How to convert arbitrary string to Java identifier?

This simple method will convert any input string into a valid java identifier:

public static String getIdentifier(String str) {
    try {
        return Arrays.toString(str.getBytes("UTF-8")).replaceAll("\\D+", "_");
    } catch (UnsupportedEncodingException e) {
        // UTF-8 is always supported, but this catch is required by compiler
        return null;
    }
}

Example:

"%^&*\n()" --> "_37_94_38_42_10_56_94_40_41_"

Any input characters whatsoever will work - foreign language chars, linefeeds, anything!
In addition, this algorithm is:

  • reproducible
  • unique - ie will always and only produce the same result if str1.equals(str2)
  • reversible

Thanks to Joachim Sauer for the UTF-8 suggestion


If collisions are OK (where it is possible for two inputs strings to produce the same result), this code produces a readable output:

public static String getIdentifier(String str) {
    StringBuilder sb = new StringBuilder();
    for (int i = 0; i < str.length(); i++) {
        if ((i == 0 && Character.isJavaIdentifierStart(str.charAt(i))) || (i > 0 && Character.isJavaIdentifierPart(str.charAt(i))))
            sb.append(str.charAt(i));
        else
            sb.append((int)str.charAt(i));
    }
    return sb.toString();
}

It preserves characters that are valid identifiers, converting only those that are invalid to their decimal equivalents.


If you are doing this for autogenerated code (i.e. don't care much about readability) one of my favorites is just to Base64 it.

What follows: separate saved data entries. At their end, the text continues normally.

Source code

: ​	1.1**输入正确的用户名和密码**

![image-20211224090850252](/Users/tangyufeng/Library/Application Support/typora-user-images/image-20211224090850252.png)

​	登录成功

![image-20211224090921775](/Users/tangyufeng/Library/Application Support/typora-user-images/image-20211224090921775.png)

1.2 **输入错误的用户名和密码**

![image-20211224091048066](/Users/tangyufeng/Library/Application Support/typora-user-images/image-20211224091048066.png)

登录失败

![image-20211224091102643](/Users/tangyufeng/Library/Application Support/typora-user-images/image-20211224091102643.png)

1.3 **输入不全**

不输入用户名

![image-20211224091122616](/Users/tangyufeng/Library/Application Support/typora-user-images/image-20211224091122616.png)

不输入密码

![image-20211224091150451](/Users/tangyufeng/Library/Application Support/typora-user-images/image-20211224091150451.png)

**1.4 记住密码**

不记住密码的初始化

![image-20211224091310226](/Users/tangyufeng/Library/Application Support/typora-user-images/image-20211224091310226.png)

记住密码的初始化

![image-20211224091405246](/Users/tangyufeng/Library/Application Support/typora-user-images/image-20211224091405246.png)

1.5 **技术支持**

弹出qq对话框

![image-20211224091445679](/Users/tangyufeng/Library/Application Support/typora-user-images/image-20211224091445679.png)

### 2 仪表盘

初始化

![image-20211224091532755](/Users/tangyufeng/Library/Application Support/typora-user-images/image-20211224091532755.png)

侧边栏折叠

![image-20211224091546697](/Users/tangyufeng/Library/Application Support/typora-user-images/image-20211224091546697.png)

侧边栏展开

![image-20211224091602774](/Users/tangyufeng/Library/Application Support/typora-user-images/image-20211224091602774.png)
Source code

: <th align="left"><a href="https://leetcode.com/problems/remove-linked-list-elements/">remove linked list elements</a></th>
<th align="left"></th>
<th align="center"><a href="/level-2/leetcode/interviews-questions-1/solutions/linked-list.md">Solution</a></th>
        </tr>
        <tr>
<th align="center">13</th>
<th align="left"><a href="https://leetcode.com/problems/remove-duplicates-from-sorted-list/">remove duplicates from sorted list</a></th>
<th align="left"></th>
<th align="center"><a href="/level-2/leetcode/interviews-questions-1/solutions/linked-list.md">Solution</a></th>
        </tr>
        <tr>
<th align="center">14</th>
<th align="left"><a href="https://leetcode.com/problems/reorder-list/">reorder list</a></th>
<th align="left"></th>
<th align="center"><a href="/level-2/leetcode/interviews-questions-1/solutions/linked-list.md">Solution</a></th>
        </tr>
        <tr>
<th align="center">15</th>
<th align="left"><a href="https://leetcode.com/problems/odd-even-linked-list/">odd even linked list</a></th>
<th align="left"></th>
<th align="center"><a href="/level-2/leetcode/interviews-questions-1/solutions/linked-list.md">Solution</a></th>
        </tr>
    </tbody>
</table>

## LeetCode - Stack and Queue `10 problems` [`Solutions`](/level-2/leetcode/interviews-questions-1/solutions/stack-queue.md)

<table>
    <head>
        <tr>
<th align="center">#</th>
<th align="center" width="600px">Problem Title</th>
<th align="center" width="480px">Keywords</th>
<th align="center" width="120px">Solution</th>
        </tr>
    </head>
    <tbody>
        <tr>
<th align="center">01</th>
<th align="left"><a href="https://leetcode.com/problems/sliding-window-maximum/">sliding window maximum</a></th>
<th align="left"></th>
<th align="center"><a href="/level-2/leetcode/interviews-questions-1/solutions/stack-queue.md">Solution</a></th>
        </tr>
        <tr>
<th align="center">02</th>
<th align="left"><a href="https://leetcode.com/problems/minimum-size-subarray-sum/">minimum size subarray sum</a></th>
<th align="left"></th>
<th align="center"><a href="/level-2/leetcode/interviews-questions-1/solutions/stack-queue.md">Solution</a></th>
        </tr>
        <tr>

No need to play language lawyer over what characters are valid in what encodings, and it's a pretty common way of "protecting" arbitrary byte data.


I dont't know a tool for that purpose, but it can be easily created using the Character class.

Did you know that string€with_special_characters___ is a legal java identifier?

public class Conv {
    public static void main(String[] args) {
        String[] idents = { "string with spaces", "100stringsstartswithnumber",
                "string€with%special†characters/\\!", "" };
        for (String ident : idents) {
            System.out.println(convert(ident));
        }
    }

    private static String convert(String ident) {
        if (ident.length() == 0) {
            return "_";
        }
        CharacterIterator ci = new StringCharacterIterator(ident);
        StringBuilder sb = new StringBuilder();
        for (char c = ci.first(); c != CharacterIterator.DONE; c = ci.next()) {
            if (c == ' ')
                c = '_';
            if (sb.length() == 0) {
                if (Character.isJavaIdentifierStart(c)) {
                    sb.append(c);
                    continue;
                } else
                    sb.append('_');
            }
            if (Character.isJavaIdentifierPart(c)) {
                sb.append(c);
            } else {
                sb.append('_');
            }
        };
        return sb.toString();
    }
}

Prints

string_with_spaces
_100stringsstartswithnumber
string€with_special_characters___
_